EXERCISE REQUIREMENTS >>
Repeat exactly the lines below that lie between the line with "line: (531, 938) -> (283, 500), added" and the line with "circle: (645, 480) -> (1212, 469), moved", counting both of those lines as part of the answer.

INFORMATION SHOWN >>
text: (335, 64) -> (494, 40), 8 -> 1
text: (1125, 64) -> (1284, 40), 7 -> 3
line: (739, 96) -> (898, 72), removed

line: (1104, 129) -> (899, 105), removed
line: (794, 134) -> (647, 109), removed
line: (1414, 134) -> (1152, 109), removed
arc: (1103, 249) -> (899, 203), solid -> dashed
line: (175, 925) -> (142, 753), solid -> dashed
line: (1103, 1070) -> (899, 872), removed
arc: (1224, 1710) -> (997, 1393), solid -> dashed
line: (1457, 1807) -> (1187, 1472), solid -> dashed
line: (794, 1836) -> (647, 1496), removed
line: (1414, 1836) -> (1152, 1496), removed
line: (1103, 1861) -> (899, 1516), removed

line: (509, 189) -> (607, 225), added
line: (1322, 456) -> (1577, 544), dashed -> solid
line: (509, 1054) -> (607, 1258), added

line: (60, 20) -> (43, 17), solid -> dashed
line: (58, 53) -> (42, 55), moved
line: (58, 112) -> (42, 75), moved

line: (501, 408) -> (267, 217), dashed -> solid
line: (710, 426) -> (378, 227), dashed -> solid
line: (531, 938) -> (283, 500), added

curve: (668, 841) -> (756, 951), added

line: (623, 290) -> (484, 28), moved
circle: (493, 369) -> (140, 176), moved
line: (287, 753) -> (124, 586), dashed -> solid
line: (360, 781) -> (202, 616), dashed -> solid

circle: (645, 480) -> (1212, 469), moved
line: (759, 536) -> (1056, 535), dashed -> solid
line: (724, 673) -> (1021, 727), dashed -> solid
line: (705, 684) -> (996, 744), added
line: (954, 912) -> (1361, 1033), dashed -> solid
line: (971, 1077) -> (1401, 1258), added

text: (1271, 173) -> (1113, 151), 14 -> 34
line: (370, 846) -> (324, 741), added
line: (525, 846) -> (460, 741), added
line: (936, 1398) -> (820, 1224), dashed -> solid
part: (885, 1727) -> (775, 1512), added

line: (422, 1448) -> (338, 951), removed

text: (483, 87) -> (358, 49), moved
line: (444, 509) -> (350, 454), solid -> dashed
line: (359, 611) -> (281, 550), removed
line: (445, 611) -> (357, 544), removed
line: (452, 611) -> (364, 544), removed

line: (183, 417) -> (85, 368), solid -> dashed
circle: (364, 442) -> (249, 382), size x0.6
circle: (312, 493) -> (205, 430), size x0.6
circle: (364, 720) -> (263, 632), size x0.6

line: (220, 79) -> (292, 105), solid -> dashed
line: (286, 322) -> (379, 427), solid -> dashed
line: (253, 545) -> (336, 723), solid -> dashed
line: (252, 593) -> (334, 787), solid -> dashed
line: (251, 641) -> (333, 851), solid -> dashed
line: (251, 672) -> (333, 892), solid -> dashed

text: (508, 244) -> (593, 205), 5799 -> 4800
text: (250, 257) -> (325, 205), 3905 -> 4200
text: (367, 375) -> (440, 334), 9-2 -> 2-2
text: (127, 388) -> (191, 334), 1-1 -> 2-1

RESPONSE BOX >>
line: (531, 938) -> (283, 500), added

curve: (668, 841) -> (756, 951), added

line: (623, 290) -> (484, 28), moved
circle: (493, 369) -> (140, 176), moved
line: (287, 753) -> (124, 586), dashed -> solid
line: (360, 781) -> (202, 616), dashed -> solid

circle: (645, 480) -> (1212, 469), moved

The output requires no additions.